Nubian by Michael Thompson Michael Thompson creates artwork influenced by the world. He is also a kind of apotheosis of American culture, and his work speaks to our way of seeing, to our desire to understand everything. His subjects are popular, archetypal, and ubiquitous: airplanes, automobiles, automobiles, neon signs, TVs, hotels, shopping malls, buildings, billboards, television, film, music, and more. He has been regarded as one of the leading figures of the New York art world for over a decade, and his work has been followed closely by that of other artists, from Robert Morris to Richard Prince. But, despite this long-standing, widespread recognition, Thompson remains a relatively unknown artist. His presence is so minimal that it is difficult to imagine that he is not a significant presence, that he has not yet been extensively covered.
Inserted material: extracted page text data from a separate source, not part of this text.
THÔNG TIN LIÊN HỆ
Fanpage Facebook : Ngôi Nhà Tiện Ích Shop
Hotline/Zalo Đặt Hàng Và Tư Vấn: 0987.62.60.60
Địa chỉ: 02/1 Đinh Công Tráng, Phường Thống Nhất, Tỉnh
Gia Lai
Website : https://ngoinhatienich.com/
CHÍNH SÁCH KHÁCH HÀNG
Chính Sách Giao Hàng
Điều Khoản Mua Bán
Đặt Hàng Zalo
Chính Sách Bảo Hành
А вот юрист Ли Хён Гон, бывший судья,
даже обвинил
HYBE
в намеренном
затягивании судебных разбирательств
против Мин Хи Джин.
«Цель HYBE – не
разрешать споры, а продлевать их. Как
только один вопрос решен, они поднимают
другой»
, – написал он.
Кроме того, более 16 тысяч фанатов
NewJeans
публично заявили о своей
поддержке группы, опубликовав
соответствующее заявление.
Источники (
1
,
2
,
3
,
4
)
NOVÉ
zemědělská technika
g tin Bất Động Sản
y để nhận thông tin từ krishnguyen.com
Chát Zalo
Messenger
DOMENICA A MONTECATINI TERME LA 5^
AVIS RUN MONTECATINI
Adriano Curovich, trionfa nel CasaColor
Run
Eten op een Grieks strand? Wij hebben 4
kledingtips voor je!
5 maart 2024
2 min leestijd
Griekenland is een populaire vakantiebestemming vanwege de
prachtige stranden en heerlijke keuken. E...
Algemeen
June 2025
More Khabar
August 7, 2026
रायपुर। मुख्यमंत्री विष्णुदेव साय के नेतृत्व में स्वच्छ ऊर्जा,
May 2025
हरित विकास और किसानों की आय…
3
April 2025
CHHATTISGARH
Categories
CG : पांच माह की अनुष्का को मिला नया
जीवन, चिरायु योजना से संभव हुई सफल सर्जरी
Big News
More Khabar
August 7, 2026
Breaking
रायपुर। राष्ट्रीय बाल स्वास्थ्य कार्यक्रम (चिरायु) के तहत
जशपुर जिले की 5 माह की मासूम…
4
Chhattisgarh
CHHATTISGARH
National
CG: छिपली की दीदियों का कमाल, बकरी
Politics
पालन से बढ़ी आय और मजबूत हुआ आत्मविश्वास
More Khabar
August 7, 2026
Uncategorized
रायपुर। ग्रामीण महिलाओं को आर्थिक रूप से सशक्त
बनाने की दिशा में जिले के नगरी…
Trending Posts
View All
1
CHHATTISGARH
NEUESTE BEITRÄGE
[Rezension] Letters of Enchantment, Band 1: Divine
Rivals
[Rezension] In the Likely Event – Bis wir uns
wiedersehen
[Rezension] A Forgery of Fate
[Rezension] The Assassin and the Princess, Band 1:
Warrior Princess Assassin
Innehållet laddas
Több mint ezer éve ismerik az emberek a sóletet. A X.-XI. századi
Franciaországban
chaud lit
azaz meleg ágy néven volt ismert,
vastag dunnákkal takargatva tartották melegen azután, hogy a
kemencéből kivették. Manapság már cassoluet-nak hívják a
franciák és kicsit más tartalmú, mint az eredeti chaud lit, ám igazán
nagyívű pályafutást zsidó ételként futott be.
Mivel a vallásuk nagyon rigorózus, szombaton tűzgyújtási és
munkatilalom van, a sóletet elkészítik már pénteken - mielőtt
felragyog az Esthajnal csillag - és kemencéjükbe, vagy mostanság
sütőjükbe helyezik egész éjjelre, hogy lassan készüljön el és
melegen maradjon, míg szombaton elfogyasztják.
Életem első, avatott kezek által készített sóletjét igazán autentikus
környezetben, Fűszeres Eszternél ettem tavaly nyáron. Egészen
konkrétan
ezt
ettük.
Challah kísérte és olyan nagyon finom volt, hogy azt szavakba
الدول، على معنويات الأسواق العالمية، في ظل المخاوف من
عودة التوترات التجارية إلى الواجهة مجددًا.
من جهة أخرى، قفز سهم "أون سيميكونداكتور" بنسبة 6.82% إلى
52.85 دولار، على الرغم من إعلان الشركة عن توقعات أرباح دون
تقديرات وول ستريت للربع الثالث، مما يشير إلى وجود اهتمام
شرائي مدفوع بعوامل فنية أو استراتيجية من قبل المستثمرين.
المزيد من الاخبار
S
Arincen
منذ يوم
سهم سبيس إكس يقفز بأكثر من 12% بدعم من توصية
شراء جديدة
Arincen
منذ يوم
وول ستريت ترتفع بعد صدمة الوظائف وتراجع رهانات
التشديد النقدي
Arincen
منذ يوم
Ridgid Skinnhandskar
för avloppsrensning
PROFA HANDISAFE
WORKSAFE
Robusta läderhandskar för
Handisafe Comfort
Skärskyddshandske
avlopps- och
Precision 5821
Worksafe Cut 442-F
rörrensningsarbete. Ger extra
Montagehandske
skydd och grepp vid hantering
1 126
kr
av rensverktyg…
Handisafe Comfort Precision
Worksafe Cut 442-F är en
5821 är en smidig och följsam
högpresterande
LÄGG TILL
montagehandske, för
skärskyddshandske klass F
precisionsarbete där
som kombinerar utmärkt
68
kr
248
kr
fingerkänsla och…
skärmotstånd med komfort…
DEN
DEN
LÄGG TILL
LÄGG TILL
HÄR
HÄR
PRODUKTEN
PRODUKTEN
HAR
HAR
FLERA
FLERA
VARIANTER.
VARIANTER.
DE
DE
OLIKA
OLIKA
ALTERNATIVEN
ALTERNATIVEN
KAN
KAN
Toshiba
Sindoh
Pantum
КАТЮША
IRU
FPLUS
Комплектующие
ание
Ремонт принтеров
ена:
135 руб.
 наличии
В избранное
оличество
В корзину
And yet, his work is neither an exhaustive survey nor a comprehensive look at the work of many other artists. In this show, he shares a gallery with many others, but he does not appear in a group show. There are so many of him that there is almost no room for the viewer. This is not to suggest that there arent good painters in the world; theres certainly a lot of good painting to be seen around the world. But this does not mean that the work is necessarily better or worse than that of the rest. Rather, it means that this relatively small number of artists represents a significant, if temporary, advance for Thompson. Since he first came to New York in the early 80s, his work has been criticized for its elitism and for its place in the generation of artists that emerged in the 80s. But there has also been a lot of praise for his consistent and intimate approach, which has made him the most widely recognized face of New York art. This is certainly not the case with the work of other artists, of whom there are few more prominent. In fact, Thompson is by no means new to New York art, having been born in St.